───── Selected excerpt ─────

Writing Custom Operators with Go

In this lab, we will create a custom operator using Go to manage a custom resource called StaticWebsite. The StaticWebsite custom resource will be used to create a static website using Nginx. It will create a Deployment, Service, and PersistentVolumeClaim (PVC) to host the static website. The operator will watch for changes in the StaticWebsite custom resource and update the Deployment, Service, and PVC accordingly.

Part 1: Setting up the Environment

Sample code used in this lab is available at: Sample Git Repo

Setup Sample Code

cd ~
git clone https://github.com/advk8s/static-website-operator.git operator-sample
export SAMPLE_HOME="$(pwd)/operator-sample"

Step 1: Install Go

Refer to the official documentation to install Go on your operating system.

# For Linux 
wget -c https://go.dev/dl/go1.24.2.linux-amd64.tar.gz
sudo rm -rf /usr/local/go && sudo tar -C /usr/local -xzf go1.24.2.linux-amd64.tar.gz 
export PATH=$PATH:/usr/local/go/bin 
echo 'export PATH=$PATH:/usr/local/go/bin' >> ~/.bashrc

go version 

Step 2: Install Operator SDK

Refer to official documentation to install Operator SDK on your operating system.

───── Information shown ─────

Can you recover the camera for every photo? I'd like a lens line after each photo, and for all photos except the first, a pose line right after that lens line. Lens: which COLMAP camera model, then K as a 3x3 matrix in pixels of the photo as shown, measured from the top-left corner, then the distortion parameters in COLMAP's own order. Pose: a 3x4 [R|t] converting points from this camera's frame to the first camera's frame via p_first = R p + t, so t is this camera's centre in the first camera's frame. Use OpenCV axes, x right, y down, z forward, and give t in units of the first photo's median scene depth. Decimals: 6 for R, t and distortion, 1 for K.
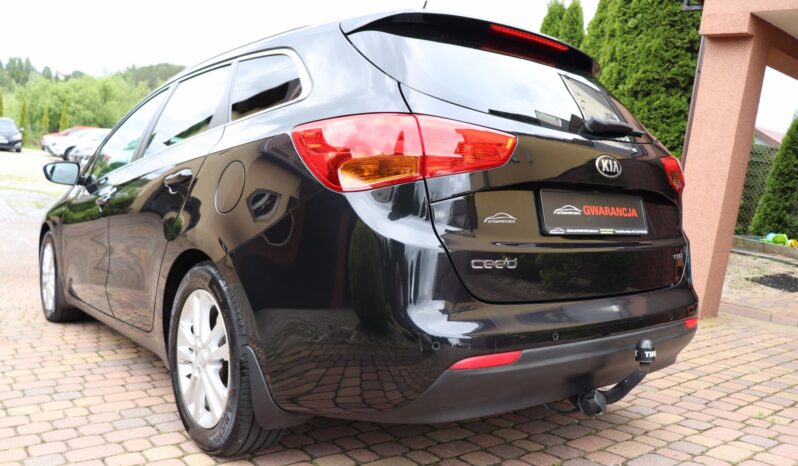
lens RADIAL K [[658.2, 0, 389.9], [0, 658.2, 233.1], [0, 0, 1]] dist [-0.185738, 0.163905]
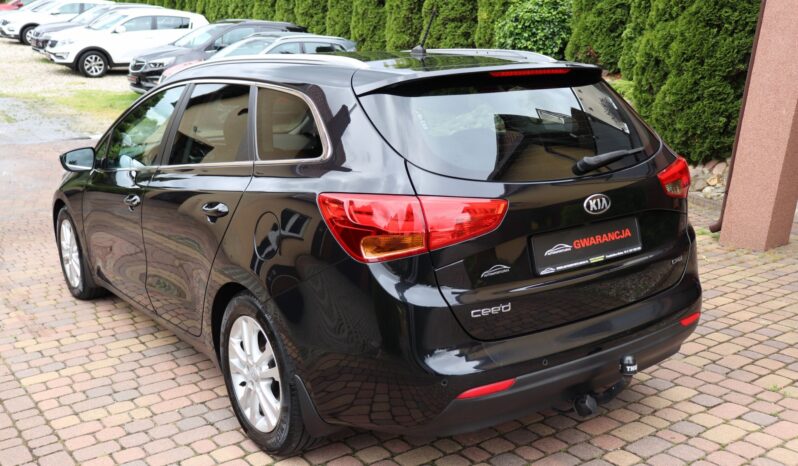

─────

Problem description
Continue the Go custom operator lab from its last line.

Exercise result
# For Linux 
# Download Operator SDK
export ARCH=$(case $(uname -m) in x86_64) echo -n amd64 ;; aarch64) echo -n arm64 ;; *) echo -n $(uname -m) ;; esac)
export OS=$(uname | awk '{print tolower($0)}')
export OPERATOR_SDK_DL_URL=https://github.com/operator-framework/operator-sdk/releases/download/v1.39.2
curl -LO ${OPERATOR_SDK_DL_URL}/operator-sdk_${OS}_${ARCH}

# Install the binary
chmod +x operator-sdk_${OS}_${ARCH}
sudo mv operator-sdk_${OS}_${ARCH} /usr/local/bin/operator-sdk

# Verify installation
operator-sdk version

Part 2: Creating a Custom Operator with Go

Step 1: Create a New Operator Project

Now let's create the operator project structure with a local module path:

# Create a directory for your operator
mkdir -p $HOME/static-website-operator
export PROJECT_HOME="$(pwd)/static-website-operator"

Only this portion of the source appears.